Anche qui di difetti reali ve ne sono pochi. Anzi proprio nessuno. Un'epopea carica di pathos e spettacolarità che tutti gli amanti del romanzo storico non dovrebbero lasciarsi scappare.

[9,5]

L'Isola Del Giorno Prima


Mio secondo romanzo di Umberto Eco dopo il capolavorico Il Nome Della Rosa, questo libro, pur non riuscendo -di poco- ad essere alla pari dell'esordio del professore alessandrino, mi è piaciuto moltissimo, non solo per la qualità della prosa, ma anche perchè riesce a miscelare in modo piacevole e arguto momenti leggeri e momenti di più profonda riflessione.


Per quanto concerne la trama, essa racconta della singolare esperienza di Roberto De La Grieve, rampollo della piccola nobiltà piemontese, che si trova "naufragato su una nave", la Daphne, la quale era alla ricerca del meridiano in cui si registra il cambio di data. Impossibilitato a scendere sull'isola appena oltre questo meridano, inizia a scrivere alla sua immaginaria Amata un resoconto delle sue esperienze passate, grazie a cui il lettore capirà come mai Roberto si trovi in una così paradossale situazione.
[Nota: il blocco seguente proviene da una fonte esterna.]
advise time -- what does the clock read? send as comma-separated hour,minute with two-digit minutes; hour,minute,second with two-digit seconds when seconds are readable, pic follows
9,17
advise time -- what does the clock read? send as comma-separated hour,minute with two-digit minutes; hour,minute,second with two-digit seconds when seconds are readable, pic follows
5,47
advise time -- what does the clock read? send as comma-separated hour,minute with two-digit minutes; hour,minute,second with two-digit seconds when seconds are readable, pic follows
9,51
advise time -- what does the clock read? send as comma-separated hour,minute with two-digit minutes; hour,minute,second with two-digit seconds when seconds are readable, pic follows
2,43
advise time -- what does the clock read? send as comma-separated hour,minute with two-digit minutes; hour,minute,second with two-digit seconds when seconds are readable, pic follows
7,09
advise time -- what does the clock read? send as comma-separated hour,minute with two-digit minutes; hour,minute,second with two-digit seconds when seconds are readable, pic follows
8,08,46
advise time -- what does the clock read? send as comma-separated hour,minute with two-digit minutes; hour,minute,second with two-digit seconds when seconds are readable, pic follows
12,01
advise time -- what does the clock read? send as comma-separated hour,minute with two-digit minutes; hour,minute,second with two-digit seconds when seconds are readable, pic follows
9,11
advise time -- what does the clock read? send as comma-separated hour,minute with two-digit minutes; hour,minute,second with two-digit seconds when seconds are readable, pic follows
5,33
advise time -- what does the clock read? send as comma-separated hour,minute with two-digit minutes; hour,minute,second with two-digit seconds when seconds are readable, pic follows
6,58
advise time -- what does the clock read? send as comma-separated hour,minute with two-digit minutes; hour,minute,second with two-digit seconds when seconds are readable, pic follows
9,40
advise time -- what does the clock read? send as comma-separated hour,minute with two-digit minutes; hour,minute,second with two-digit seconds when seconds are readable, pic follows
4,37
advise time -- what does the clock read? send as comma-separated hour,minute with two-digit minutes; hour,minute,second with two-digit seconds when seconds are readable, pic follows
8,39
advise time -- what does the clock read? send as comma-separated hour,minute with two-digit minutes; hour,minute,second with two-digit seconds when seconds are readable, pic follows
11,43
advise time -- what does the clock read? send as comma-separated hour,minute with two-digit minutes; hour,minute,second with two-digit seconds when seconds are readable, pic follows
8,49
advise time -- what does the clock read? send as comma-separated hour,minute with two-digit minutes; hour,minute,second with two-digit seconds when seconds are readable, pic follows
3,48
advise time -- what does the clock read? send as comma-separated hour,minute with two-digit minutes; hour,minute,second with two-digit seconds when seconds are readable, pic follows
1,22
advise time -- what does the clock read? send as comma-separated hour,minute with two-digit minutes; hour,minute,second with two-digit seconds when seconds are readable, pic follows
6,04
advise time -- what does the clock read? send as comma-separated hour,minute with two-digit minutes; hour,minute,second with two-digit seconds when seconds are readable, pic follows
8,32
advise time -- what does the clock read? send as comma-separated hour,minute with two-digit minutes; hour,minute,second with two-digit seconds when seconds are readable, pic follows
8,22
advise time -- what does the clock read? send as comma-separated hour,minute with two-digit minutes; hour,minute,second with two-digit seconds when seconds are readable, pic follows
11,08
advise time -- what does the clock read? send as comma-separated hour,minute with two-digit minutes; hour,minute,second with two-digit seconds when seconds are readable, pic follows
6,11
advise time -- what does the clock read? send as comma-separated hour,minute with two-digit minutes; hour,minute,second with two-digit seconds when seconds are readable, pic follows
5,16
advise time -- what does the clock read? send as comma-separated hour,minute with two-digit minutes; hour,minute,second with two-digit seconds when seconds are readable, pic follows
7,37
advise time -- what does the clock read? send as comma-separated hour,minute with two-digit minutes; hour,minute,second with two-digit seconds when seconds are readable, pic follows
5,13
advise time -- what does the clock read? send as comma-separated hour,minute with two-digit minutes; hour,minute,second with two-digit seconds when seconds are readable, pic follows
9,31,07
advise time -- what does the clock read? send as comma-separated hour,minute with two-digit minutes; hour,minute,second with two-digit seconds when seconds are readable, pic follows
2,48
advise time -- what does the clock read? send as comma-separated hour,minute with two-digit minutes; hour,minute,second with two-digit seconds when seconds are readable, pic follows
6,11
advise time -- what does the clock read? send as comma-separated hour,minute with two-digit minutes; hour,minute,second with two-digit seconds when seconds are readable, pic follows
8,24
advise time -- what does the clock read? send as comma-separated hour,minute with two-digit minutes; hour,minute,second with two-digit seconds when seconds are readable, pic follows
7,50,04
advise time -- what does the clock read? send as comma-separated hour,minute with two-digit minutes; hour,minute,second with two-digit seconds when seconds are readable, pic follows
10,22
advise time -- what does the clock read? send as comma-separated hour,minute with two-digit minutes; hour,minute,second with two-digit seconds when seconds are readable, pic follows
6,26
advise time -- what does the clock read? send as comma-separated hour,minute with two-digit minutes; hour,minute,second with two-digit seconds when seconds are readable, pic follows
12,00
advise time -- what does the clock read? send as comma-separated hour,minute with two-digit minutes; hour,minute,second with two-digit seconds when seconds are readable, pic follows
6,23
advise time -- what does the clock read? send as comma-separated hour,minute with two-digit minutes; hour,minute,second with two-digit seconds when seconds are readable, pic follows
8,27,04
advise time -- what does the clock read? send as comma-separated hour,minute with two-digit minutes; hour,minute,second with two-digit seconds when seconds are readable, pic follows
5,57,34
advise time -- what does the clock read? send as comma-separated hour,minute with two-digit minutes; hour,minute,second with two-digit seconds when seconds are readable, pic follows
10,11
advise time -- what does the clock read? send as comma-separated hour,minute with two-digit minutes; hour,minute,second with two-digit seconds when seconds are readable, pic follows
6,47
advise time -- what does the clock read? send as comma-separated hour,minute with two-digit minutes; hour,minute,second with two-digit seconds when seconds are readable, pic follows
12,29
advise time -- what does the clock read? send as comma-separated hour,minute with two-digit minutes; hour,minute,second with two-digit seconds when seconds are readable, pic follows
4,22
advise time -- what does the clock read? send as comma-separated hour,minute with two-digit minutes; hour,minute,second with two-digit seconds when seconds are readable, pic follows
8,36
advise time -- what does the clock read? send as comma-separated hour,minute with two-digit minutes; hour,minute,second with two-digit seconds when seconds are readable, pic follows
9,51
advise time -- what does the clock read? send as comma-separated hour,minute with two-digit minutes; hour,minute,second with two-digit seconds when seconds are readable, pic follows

Come sempre in un'opera di Eco, non mancano pagine di eccelsa qualità non solo letterariamente parlando, ma soprattutto per quanto concerne l'analisi filosofica e la logica. Bellissime, ad essempio, sono i capitoli in cui il protagonista immagina le reazioni del suo corpo alla decomposizione, o quando si mette a filosofeggiare su come pensino le pietre e quale sia la loro posizione nel mondo, oppure ancora quando fornisce una visione folgorante e piena di significati dell'isola immaginaria in cui un personaggio secondario trova l'inferno. Passi di grande intelligenza ma anche passi di grande letteratura, in grado di competere con nomi "pesanti" come quelli di Melville o di Coleridge.

A rendere ancora più piacevole la lettura, poi, Eco non disdegna alcune note di colore e pagine dal contenuto ben più leggero, come quando scrive delle armate del padre di Roberto che muovono guerra agli spagnoli schierati davanti a Casale di Monferrato, in quella che sembra una versione su carta dell'Armata Brancaleone di Monicelliana memoria.

Unico neo, forse, è il fatto che verso la fine sembra che l'intreccio, invero complesso ma lucido dal punto di vista logico, stesse fuggendo di mano all'autore, che infatti lascia in sospeso i destini di Roberto mentre, con la forza della disperazione e della follia che ormai la solitudine gli ha donato, si getta in mare per cercare di raggiungere l'isola "rimasta nel passato", come la chiama lui. Furbizia di Eco è stata quella di trattare la vicenda come se l'avesse scoperta e non inventata, come fece già con Il Nome Della Rosa, e proprio questo espediente permette di far terminare il racconto in un momento clou.

Oltre a cio, non vedo comunque altri difetti di un'opera che, per qualità e contenuti, ha pochi eguali non solo nel panorama italiano, ma internazionale. Gli unici confronti possibili sono quelli con altri romanzi filosofici, come I Viaggi Di Gulliver di Jonathan Swift o Candido di Voltaire.

Oppure, come sostiene Pierre Lepappe, anche questi confronti sono vani, in quanto ci troviamo davanti a un nuovo genere di racconto storico "che trova i propri fondamenti nella storia culturale piuttosto che nelle tragedie politiche e nelle alcove principesche".